Donatelo é um garoto de apenas oito anos. Raquítico, com um olhar triste e sofrido. Mora no subúrbio da cidade com a mãe e mais cinco irmãos, sendo ele o mais velho. Sua casa fica localizada numa área de risco, a poucos metros corre um rio, que recebe o esgoto da cidade, a céu aberto. O cheiro é horrendo. Em épocas de chuva, a defesa civil aparece e os leva para qualquer abrigo improvisado nas escolas públicas. Sua mãe é uma mulher feia, sem cuidado com a aparência, com a casa e com os filhos. Vive nos botecos da região, dançando funk, bebendo cachaça e se deitando com qualquer homem que lhe dá essa oportunidade. Chega em casa ao amanhecer, bêbeda com cheiro forte de bebida e sexo imundo.
Nessa ocasião, Donatelo já está saindo com uma mochila surrada nas costas. A boca seca de fome, vai caminhando rumo a escola, sedento pela hora do recreio, ocasião que se serve a sua refeição do dia – a merenda escolar.

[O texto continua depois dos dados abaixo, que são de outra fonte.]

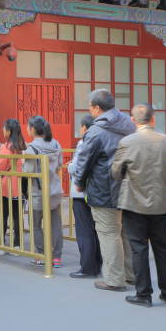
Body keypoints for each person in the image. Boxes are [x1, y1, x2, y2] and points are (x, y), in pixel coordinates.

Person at [111, 104, 166, 307]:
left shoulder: (127, 142)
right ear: (153, 119)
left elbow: (115, 172)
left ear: (133, 120)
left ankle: (143, 293)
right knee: (162, 248)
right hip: (160, 201)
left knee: (139, 248)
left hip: (134, 201)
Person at [74, 89, 136, 291]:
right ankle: (131, 274)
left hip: (104, 187)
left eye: (90, 107)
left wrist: (80, 182)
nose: (90, 111)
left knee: (109, 232)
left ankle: (114, 279)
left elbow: (84, 161)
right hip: (128, 184)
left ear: (97, 108)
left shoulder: (96, 131)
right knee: (126, 231)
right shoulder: (128, 123)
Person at [23, 116, 64, 268]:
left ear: (32, 130)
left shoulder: (31, 149)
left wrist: (22, 162)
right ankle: (57, 257)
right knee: (55, 224)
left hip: (37, 192)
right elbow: (59, 164)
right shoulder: (56, 143)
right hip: (55, 190)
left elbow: (28, 171)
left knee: (35, 225)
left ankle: (41, 255)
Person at [68, 114, 102, 278]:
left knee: (84, 231)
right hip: (96, 191)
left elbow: (77, 167)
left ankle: (87, 267)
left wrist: (69, 166)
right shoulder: (101, 140)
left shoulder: (84, 143)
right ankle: (97, 263)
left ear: (84, 128)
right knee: (95, 230)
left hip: (81, 192)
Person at [0, 119, 26, 255]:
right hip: (20, 184)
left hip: (7, 184)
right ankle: (17, 245)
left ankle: (0, 245)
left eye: (4, 128)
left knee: (1, 214)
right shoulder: (23, 146)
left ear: (9, 131)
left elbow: (1, 165)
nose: (2, 130)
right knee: (17, 216)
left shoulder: (5, 147)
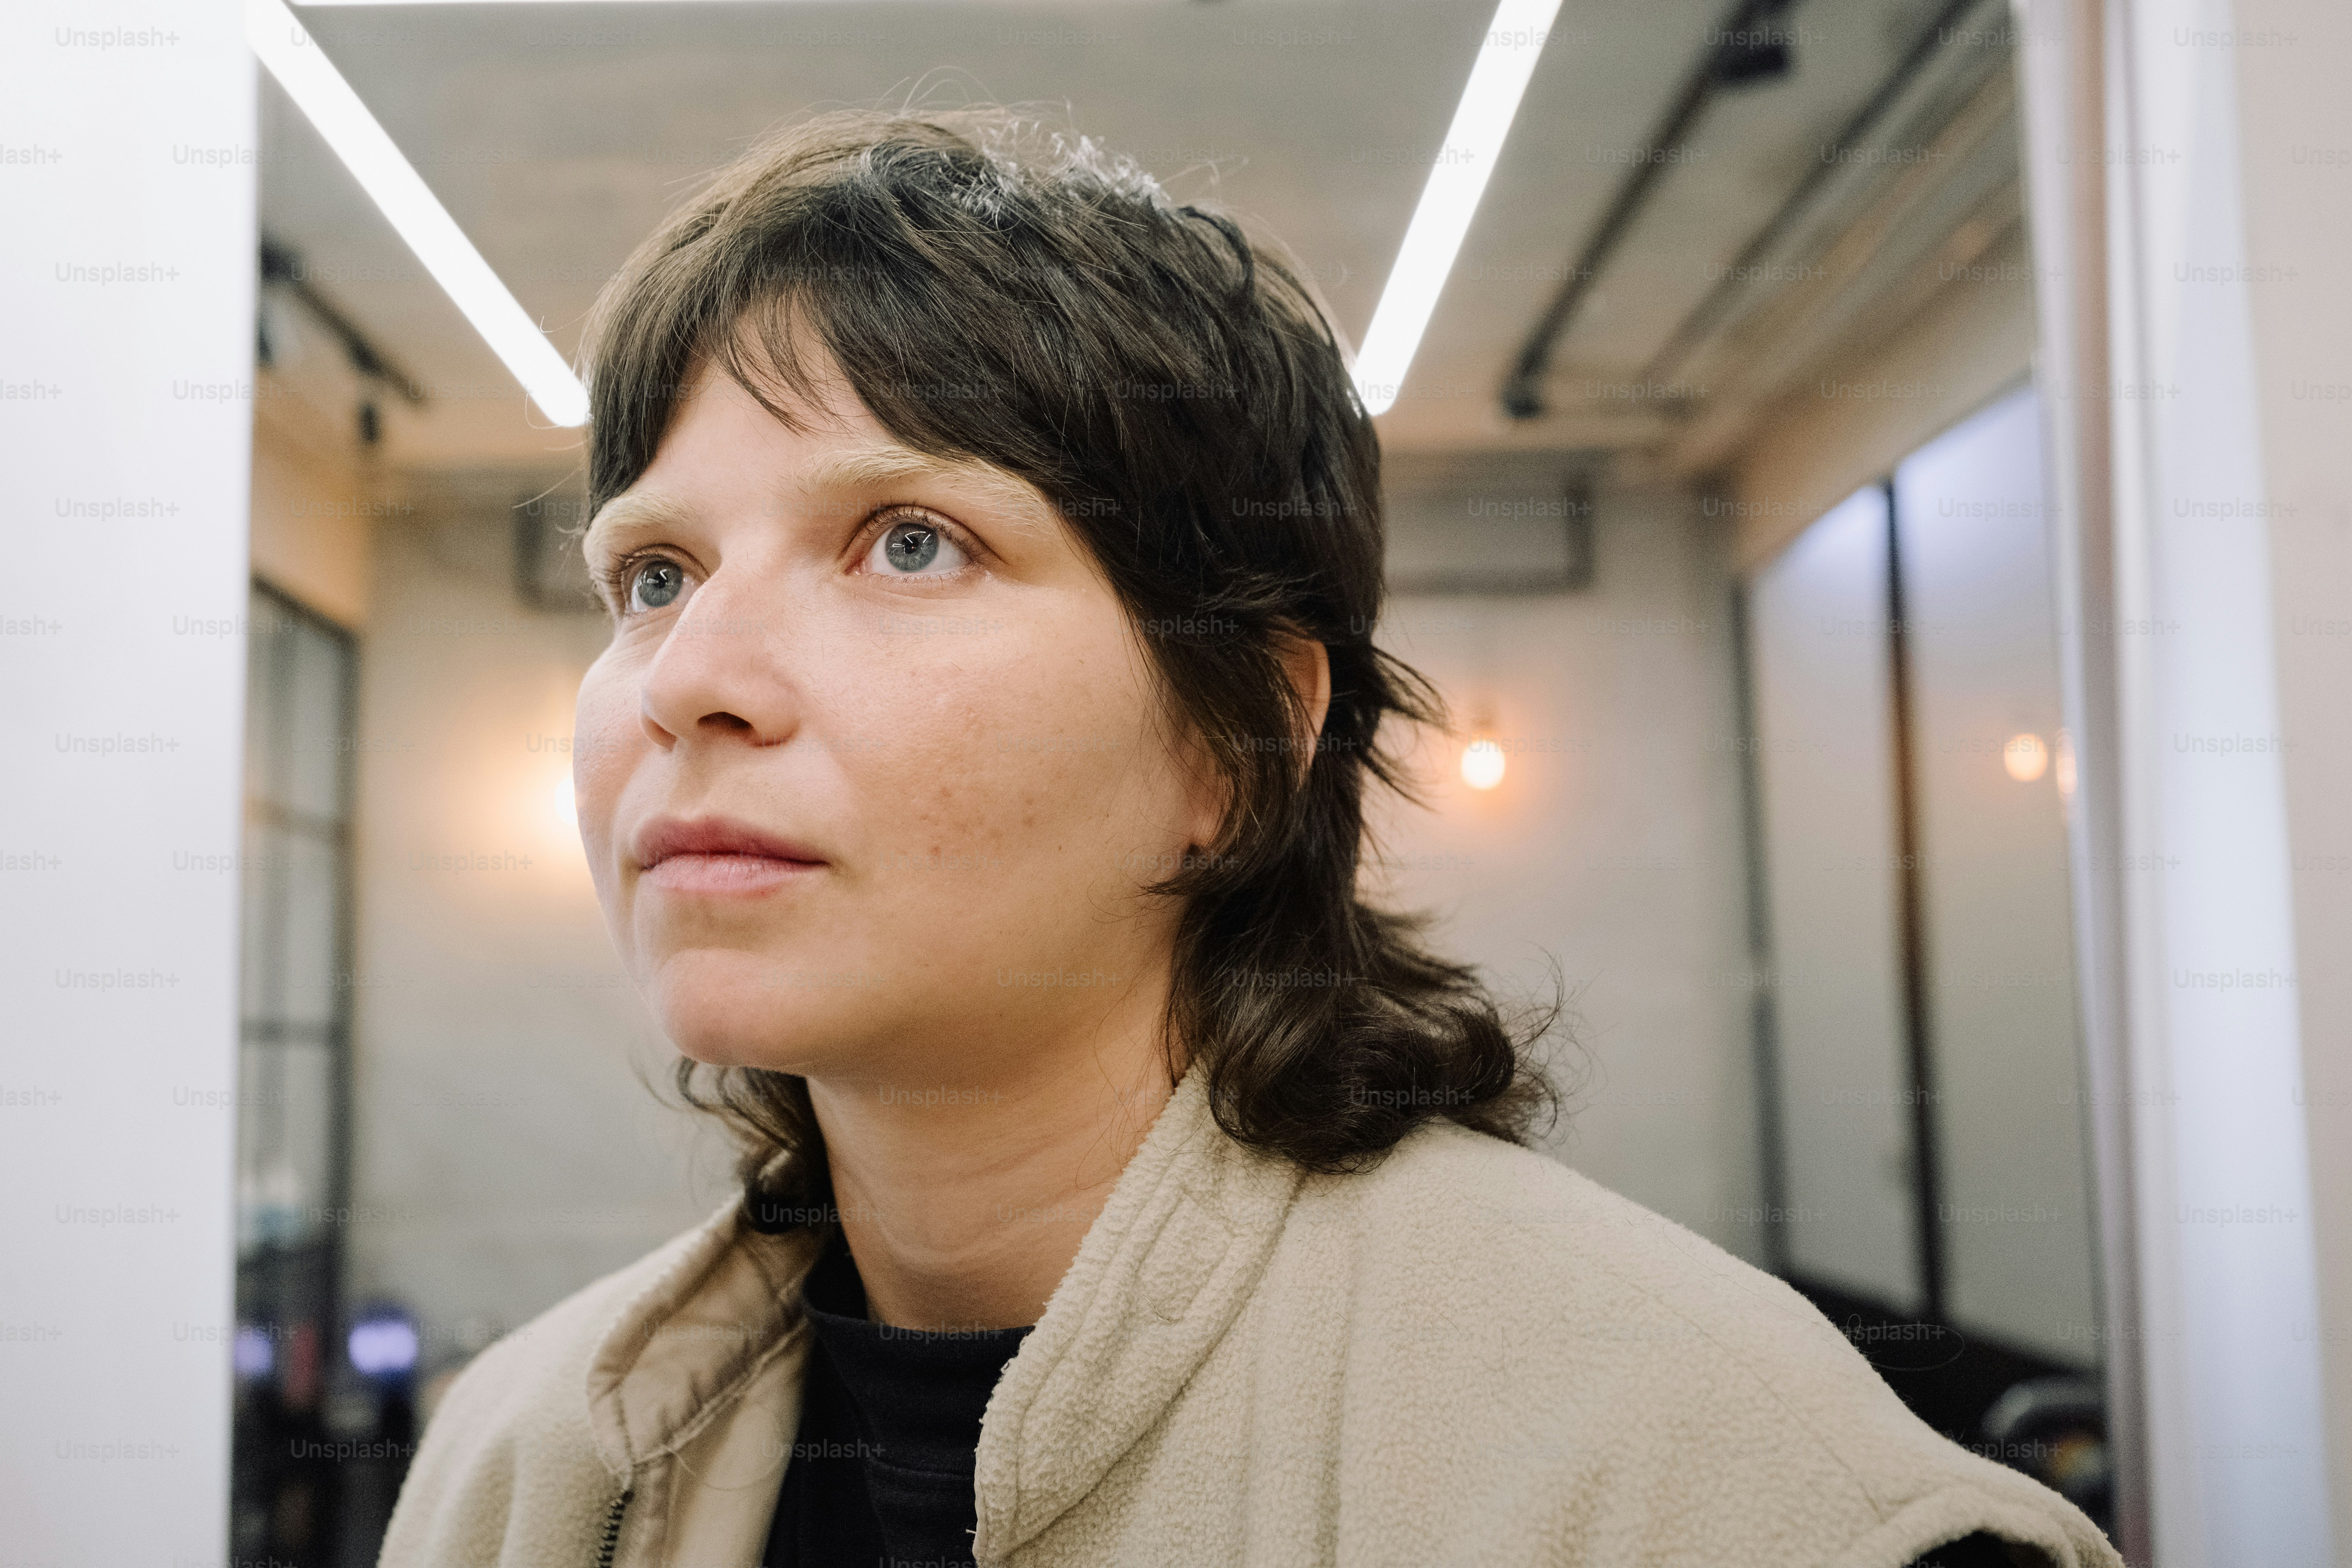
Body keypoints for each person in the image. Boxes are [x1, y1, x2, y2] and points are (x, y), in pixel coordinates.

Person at [378, 108, 2120, 1568]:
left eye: (910, 541)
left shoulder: (1701, 1486)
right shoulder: (528, 1468)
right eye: (654, 575)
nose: (692, 677)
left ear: (1242, 737)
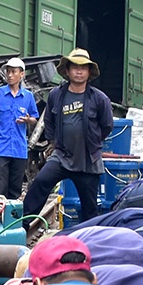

Às tardes caminha até o grande centro da cidade, compra mais uma caixa de dropes, com o dinheiro, sobra do dia anterior e sai pelas ruas, bares e ônibus oferecendo o seu simples produto.
Com o lucro passa na padaria e compra um saco  cheio de “pães dormidos” para os irmãos, às vezes o dinheiro dá para comprar um litro de leite, quando isso não ocorre, come o pão puro e seco mesmo.
Seu sonho é ter uma casa bonita onde possa cuidar de seus irmãos, com a mãe, ele não se preocupa, na verdade se refere a ela com indiferença. Ressalta que gosta de estudar e que vai ser advogado. Quando alguém compra suas balas, ele agradece imensamente, as palavras soam sinceras e aliviadas por conseguir vendê-las e assim alimentar seus irmãos, mesmo que seja com o pão velho do dia anterior.